**What you should do:**
Below are the entries; give again exactly the lines from the one mentioning "Optimierung sind notwendig, um langfristig" through the one mentioning "Building oder das Erstellen von", inclusive.

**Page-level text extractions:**
....

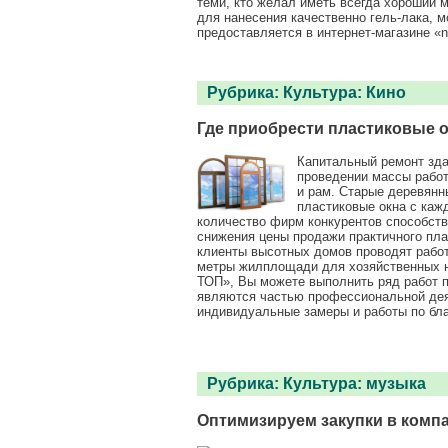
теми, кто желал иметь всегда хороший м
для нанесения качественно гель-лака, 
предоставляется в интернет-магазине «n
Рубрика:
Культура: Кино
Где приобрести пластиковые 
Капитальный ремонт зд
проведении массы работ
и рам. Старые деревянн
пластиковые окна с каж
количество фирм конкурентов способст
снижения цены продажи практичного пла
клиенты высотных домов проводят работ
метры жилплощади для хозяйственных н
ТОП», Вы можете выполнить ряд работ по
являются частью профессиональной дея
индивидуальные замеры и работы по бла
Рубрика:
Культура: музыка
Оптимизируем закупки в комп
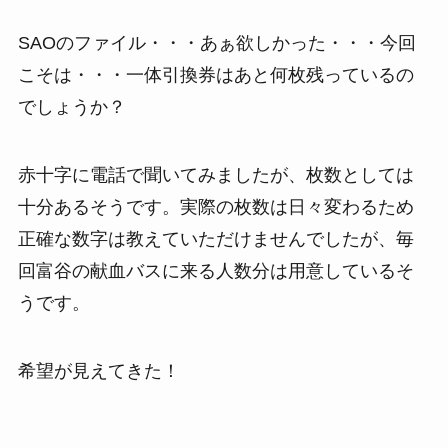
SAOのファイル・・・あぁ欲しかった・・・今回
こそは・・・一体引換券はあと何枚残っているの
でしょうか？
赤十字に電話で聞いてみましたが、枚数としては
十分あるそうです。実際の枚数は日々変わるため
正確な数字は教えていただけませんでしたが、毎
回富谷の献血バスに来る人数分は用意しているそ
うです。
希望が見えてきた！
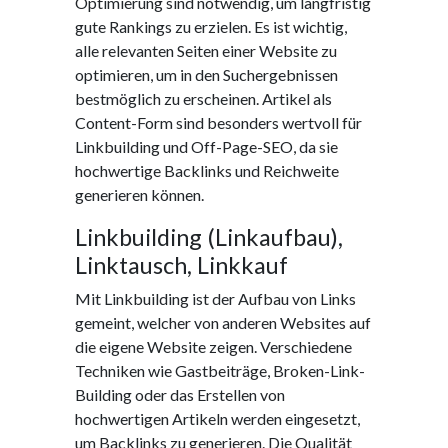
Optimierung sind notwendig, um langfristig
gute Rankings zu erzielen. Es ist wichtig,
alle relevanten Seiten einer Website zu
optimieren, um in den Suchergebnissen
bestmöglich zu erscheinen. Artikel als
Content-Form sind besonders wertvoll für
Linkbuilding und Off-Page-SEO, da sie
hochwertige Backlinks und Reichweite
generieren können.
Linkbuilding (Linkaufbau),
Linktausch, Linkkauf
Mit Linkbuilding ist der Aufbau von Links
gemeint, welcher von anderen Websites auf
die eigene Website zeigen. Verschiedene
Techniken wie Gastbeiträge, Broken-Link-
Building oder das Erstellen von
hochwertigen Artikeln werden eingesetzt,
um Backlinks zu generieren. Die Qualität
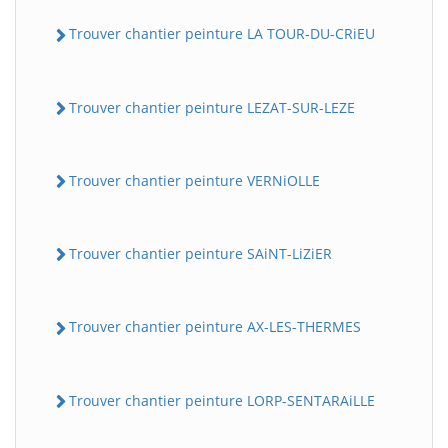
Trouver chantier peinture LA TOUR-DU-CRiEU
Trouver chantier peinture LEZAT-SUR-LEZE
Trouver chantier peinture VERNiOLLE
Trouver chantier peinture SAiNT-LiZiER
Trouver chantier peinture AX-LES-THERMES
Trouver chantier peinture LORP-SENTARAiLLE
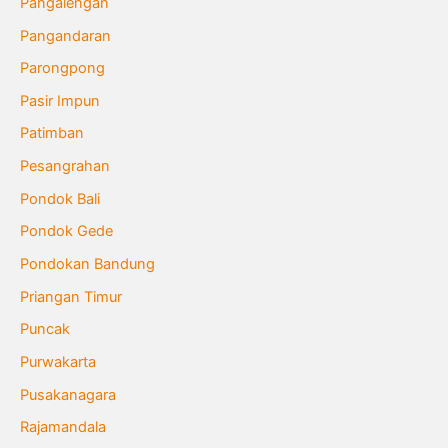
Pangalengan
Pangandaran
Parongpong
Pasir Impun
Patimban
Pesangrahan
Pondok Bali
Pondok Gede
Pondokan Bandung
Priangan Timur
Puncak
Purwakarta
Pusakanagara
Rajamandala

....

**Final answer:**
Optimierung sind notwendig, um langfristig
gute Rankings zu erzielen. Es ist wichtig,
alle relevanten Seiten einer Website zu
optimieren, um in den Suchergebnissen
bestmöglich zu erscheinen. Artikel als
Content-Form sind besonders wertvoll für
Linkbuilding und Off-Page-SEO, da sie
hochwertige Backlinks und Reichweite
generieren können.
Linkbuilding (Linkaufbau),
Linktausch, Linkkauf
Mit Linkbuilding ist der Aufbau von Links
gemeint, welcher von anderen Websites auf
die eigene Website zeigen. Verschiedene
Techniken wie Gastbeiträge, Broken-Link-
Building oder das Erstellen von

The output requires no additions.